Às minhas solteironas

Esta semana partiu-se de vez a velha saboneteira de porcelana, já muitas vezes remendada com supercola, que andei a empacotar e a desempacotar nas mudanças de casa dos últimos 15 anos. Era um traste inútil que eu não queria deitar fora, como não quero deitar fora todos os outros trastes inúteis que me fazem lembrar gente que já não está. A saboneteira foi um presente de emancipação de uma das minhas velhotas, a Luísa, talvez a minha preferida, e era um pretexto para manter perto de mim as minhas velhas solteironas.

Acredito que toda a gente deveria ter uma velhota amiga. Parece-me um imperativo civilizacional, esse de cultivar uma relação longa, afectuosa, com uma velhota viúva ou solteirona, dessas que nos escolhem como sobrinhas ou netas ideais. Nem todas as velhotas solteironas têm que parecer-se com a Miss Havisham que o Dickens engendrou, aquela mulher que, tendo sido abandonada pelo noivo no dia do casamento, ainda muito jovem, nunca mais despiu o vestido de noiva, e chegou à velhice sepultada em vida em sua casa, deambulando como um fantasma com o vestido de renda amarelada, um espectro do que fora. Não, as minhas solteironas não se afastaram do mundo, sentiam-no ainda como seu.

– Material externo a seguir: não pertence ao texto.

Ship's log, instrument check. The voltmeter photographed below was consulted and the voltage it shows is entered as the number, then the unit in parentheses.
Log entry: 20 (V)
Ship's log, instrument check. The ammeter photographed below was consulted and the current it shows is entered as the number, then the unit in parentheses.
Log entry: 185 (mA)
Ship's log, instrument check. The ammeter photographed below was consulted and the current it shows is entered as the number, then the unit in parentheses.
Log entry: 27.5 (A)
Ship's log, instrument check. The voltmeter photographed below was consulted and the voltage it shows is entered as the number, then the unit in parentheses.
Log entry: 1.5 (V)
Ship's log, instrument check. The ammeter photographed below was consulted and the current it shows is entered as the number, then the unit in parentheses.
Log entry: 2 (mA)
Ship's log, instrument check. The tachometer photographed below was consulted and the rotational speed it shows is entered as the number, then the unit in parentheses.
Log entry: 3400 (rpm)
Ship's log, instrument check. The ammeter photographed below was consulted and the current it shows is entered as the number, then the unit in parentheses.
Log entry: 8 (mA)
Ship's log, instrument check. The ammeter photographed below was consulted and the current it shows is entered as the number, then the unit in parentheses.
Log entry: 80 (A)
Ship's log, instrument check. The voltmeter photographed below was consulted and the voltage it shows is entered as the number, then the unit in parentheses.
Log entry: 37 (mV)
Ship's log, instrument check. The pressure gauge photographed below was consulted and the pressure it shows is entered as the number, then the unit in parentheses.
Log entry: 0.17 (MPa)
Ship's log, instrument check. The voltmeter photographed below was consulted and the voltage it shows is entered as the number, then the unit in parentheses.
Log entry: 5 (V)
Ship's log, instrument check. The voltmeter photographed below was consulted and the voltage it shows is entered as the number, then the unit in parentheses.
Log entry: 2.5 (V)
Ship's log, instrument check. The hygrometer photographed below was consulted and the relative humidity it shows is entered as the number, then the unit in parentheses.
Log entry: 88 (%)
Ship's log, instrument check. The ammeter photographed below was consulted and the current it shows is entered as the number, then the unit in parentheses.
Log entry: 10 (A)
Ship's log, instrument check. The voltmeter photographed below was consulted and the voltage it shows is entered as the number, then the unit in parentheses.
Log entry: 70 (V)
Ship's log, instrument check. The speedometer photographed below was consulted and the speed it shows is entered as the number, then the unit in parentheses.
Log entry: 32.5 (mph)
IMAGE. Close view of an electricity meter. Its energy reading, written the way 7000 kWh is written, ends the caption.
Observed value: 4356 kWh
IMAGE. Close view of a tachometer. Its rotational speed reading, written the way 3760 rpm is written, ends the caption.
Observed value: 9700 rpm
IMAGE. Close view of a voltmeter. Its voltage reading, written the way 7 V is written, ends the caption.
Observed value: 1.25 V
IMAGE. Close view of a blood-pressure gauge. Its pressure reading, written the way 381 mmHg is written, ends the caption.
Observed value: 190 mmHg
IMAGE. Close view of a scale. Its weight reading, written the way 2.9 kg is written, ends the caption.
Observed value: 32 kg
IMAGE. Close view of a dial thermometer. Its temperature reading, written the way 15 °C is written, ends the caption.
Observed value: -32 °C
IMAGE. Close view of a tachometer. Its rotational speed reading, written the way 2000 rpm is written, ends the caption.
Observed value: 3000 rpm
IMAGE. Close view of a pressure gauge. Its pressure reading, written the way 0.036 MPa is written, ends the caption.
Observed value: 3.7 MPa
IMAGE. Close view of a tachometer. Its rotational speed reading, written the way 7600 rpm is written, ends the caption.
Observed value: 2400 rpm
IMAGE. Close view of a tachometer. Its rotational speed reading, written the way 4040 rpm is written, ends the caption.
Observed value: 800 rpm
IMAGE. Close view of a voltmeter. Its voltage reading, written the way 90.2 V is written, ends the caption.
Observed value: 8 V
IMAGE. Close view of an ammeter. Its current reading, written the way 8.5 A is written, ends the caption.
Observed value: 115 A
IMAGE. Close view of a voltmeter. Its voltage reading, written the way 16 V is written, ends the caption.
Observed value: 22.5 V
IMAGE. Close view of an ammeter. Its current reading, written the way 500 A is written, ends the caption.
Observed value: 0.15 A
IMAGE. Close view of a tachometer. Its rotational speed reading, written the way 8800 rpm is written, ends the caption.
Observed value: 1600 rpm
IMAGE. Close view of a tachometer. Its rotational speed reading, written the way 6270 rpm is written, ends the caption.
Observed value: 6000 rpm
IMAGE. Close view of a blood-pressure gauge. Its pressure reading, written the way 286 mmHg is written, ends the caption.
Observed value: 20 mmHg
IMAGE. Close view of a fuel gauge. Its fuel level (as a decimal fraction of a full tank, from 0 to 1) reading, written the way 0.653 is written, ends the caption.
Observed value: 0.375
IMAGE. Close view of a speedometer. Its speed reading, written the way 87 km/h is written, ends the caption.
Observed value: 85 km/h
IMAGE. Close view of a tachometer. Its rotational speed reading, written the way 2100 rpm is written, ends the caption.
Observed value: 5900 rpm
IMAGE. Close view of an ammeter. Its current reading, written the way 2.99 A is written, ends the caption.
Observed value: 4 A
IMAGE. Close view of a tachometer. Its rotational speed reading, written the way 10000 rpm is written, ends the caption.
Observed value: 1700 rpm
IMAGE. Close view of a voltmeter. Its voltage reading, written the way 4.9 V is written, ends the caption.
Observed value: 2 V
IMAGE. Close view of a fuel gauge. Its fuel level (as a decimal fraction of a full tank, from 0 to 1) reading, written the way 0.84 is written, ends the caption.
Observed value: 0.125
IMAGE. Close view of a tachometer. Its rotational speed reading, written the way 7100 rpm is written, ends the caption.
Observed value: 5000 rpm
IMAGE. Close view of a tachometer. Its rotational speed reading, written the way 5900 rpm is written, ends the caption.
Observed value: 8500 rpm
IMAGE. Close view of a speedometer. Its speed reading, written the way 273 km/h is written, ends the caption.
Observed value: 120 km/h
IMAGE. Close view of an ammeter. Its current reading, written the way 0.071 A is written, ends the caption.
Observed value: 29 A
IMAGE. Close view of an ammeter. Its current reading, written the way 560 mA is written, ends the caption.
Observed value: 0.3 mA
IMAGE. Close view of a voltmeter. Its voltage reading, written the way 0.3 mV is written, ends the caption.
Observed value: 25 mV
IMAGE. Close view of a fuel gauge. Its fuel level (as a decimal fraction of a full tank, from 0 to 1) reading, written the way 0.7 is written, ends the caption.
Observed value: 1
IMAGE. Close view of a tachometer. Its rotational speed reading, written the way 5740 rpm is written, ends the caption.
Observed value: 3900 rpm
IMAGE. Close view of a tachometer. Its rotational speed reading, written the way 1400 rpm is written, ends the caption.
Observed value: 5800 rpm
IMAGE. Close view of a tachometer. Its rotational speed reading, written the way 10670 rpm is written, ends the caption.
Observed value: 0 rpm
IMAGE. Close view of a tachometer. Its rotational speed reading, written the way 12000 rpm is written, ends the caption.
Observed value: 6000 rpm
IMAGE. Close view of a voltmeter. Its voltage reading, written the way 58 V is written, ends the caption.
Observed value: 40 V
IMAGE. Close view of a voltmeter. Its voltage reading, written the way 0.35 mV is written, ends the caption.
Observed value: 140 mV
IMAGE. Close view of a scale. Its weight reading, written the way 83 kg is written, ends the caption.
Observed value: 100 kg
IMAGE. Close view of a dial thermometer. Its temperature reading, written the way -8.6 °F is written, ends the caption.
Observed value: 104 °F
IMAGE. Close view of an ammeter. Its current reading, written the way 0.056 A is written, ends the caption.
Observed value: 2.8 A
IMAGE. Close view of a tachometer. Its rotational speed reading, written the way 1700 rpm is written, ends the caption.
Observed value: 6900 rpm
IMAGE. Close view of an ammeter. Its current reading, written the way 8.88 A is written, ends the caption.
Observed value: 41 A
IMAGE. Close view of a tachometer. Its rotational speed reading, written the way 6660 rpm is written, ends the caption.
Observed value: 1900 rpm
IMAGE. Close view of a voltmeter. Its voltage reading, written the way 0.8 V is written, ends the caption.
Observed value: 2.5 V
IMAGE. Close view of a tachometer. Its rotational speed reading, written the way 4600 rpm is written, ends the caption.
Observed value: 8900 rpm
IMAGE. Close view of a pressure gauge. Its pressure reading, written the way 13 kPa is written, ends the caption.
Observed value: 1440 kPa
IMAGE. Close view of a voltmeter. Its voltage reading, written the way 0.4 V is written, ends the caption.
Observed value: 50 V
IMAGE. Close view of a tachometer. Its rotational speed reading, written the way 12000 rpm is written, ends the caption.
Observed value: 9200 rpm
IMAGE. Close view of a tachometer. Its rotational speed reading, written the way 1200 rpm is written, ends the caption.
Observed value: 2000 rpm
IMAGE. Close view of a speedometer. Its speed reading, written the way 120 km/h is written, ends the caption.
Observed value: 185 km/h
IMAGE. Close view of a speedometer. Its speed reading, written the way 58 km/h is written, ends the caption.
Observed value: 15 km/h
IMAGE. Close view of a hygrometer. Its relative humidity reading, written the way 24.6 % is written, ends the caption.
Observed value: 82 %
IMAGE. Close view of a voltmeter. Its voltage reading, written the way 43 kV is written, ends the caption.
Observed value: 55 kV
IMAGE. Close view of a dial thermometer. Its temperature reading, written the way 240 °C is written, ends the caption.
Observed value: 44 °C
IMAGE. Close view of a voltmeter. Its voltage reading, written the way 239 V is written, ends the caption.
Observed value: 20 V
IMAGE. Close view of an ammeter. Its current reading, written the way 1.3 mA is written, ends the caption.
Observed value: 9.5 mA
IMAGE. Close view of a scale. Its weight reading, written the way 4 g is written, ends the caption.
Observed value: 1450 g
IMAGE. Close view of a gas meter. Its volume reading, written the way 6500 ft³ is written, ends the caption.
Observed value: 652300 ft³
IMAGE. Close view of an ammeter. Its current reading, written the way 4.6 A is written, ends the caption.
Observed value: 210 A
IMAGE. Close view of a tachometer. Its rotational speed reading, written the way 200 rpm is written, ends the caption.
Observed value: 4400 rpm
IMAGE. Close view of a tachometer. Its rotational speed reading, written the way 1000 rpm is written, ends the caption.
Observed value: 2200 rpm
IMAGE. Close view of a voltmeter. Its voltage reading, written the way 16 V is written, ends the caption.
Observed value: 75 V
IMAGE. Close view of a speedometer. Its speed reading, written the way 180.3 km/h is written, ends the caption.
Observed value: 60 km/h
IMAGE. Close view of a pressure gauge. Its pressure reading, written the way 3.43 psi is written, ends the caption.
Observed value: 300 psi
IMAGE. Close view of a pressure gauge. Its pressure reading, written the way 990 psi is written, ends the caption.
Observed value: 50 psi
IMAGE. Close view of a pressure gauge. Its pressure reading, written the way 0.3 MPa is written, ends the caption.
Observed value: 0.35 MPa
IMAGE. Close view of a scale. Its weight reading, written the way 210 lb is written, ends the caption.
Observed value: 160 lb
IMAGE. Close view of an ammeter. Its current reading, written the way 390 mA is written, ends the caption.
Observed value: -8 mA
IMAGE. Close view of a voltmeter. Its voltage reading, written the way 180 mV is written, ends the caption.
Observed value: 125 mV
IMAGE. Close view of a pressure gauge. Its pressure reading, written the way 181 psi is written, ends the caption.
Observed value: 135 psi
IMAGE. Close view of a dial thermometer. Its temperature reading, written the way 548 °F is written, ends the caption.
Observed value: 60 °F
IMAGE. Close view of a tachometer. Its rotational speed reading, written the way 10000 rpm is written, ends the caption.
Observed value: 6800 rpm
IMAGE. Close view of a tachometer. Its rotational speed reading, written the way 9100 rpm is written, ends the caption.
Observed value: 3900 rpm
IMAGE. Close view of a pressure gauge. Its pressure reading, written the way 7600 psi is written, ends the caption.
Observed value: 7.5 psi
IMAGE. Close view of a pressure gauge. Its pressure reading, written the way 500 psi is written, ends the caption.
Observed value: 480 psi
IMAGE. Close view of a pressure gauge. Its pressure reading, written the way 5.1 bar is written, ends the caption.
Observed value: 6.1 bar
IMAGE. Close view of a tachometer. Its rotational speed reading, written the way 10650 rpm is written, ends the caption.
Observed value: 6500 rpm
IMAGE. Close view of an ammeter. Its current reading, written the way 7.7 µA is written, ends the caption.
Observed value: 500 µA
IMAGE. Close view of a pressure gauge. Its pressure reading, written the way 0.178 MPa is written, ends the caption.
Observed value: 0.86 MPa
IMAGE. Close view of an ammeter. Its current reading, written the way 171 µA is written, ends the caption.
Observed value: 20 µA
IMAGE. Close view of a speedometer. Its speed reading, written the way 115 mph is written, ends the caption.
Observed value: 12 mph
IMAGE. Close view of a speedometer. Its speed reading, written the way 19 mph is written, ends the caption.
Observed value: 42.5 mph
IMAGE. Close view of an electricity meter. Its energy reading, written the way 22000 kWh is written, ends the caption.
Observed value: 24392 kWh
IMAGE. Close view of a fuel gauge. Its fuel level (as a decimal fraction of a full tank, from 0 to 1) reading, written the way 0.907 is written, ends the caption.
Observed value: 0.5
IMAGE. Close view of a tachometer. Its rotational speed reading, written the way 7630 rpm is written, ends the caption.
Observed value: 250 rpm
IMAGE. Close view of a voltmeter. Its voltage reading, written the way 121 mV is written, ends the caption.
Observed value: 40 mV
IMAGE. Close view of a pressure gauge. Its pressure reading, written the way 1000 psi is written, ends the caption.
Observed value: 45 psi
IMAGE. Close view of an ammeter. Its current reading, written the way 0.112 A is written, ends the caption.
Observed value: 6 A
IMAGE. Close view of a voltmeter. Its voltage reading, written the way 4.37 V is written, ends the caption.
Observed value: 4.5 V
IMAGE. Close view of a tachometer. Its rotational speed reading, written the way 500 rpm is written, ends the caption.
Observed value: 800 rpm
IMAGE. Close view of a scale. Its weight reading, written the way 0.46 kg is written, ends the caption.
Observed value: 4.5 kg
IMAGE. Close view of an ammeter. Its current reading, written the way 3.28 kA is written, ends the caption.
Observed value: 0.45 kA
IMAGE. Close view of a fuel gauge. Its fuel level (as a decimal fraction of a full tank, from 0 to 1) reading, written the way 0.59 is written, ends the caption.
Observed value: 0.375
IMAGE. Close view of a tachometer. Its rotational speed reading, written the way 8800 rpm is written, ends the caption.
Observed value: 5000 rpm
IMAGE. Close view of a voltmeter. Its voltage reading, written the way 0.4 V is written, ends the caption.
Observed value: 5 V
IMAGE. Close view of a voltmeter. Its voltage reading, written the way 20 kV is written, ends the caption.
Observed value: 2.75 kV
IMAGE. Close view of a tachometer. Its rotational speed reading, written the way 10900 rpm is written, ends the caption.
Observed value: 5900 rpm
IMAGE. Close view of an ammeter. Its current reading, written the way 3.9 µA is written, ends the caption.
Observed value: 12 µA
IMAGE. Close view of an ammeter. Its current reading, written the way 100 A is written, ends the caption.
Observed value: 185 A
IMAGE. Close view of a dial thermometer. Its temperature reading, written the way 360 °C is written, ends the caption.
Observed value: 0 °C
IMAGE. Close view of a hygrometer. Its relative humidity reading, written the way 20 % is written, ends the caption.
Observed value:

Na minha infância tive muitas solteironas mas já não me resta nenhuma, a não ser a Luísa, que deixou de ser a minha Luísa quando o miserável alzheimer se instalou. Não me resta nenhuma das minhas solteironas, mas continuo a lembrá-las, às minhas queridas velhas que cheiravam aos sabonetinhos de alfazema da gaveta das combinações, que faziam a cama de lavado à sexta-feira e ouviam a rádio renascença (“O anjo do Senhor anunciou a Maria…”) e tinham uma senhora de Fátima que mudava de cor quando ia chover. As minhas velhotas chamavam-me “Carrelinha” e quase nenhuma conheceu o meu rosto de adulta, a não ser a Luísa, já sabem, a minha favorita, que não queria senhoras de Fátima em casa nem para boletim meteorológico.

Ensinaram-me certas coisas antigas e outras houve que eu não quis aprender. Acreditavam que à meia-noite aconteciam coisas más nas encruzilhadas e usavam palavras como “bulir”. Eram gulosas, gostavam de leite-creme e de rabanadas. Bebiam coca-cola às escondidas, como uma infracção que só a mim podiam confessar. A Rosa sofria do coração e temia que qualquer ruído – um camião na rua, uma porta que o vento fizesse bater com estrondo – pudesse causar-lhe uma morte fulminante. Morreu a dormir numa noite sem ruído, uma noite de fim de verão, morna e quieta, como ela haveria de gostar.

A Conceição era alta, magra, mandona e mazinha, mas chorava às escondidas quando via as telenovelas e alimentava uma paixão antiga pelo senhor Nacib. A Isaura, de olhos azuis e nariz de Cleópatra, ia para as termas tratar o reumatismo como quem vai para a Riviera. Passava semanas a preparar a partida, mandava-nos postais das termas, alimentava paixões entre os septuagenários locais. Com as minhas solteironas assisti, muito pequena, ao casamento do Carlos e da Diana, elas comovidas com a fábula tornada real, eu de boca aberta com o tamanho da cauda do vestido. Não chegaram a saber como acabou essa história, e ainda bem.

O mundo já não as lembra e a Luísa já partiu sem ter partido, deixou o corpo para trás como uma bagagem extraviada, mas eu não gostaria que elas fossem esquecidas. Sem filhos nem sobrinhos que as recordem, fiquei eu, já sem o pretexto da saboneteira, e as memórias das minhas solteironas.

Comments

  1. Eu despi o vestido de noiva e ainda não tenho alzheimer. Também não oiço a rádio renascença nem tenho esses tiques todos. Estou disponível para todo o serviço de tia solteirona. Mas não te vou dar outra saboneteira.

  2. Se for com o coração, podes. Mas se me chamares “tia”, não.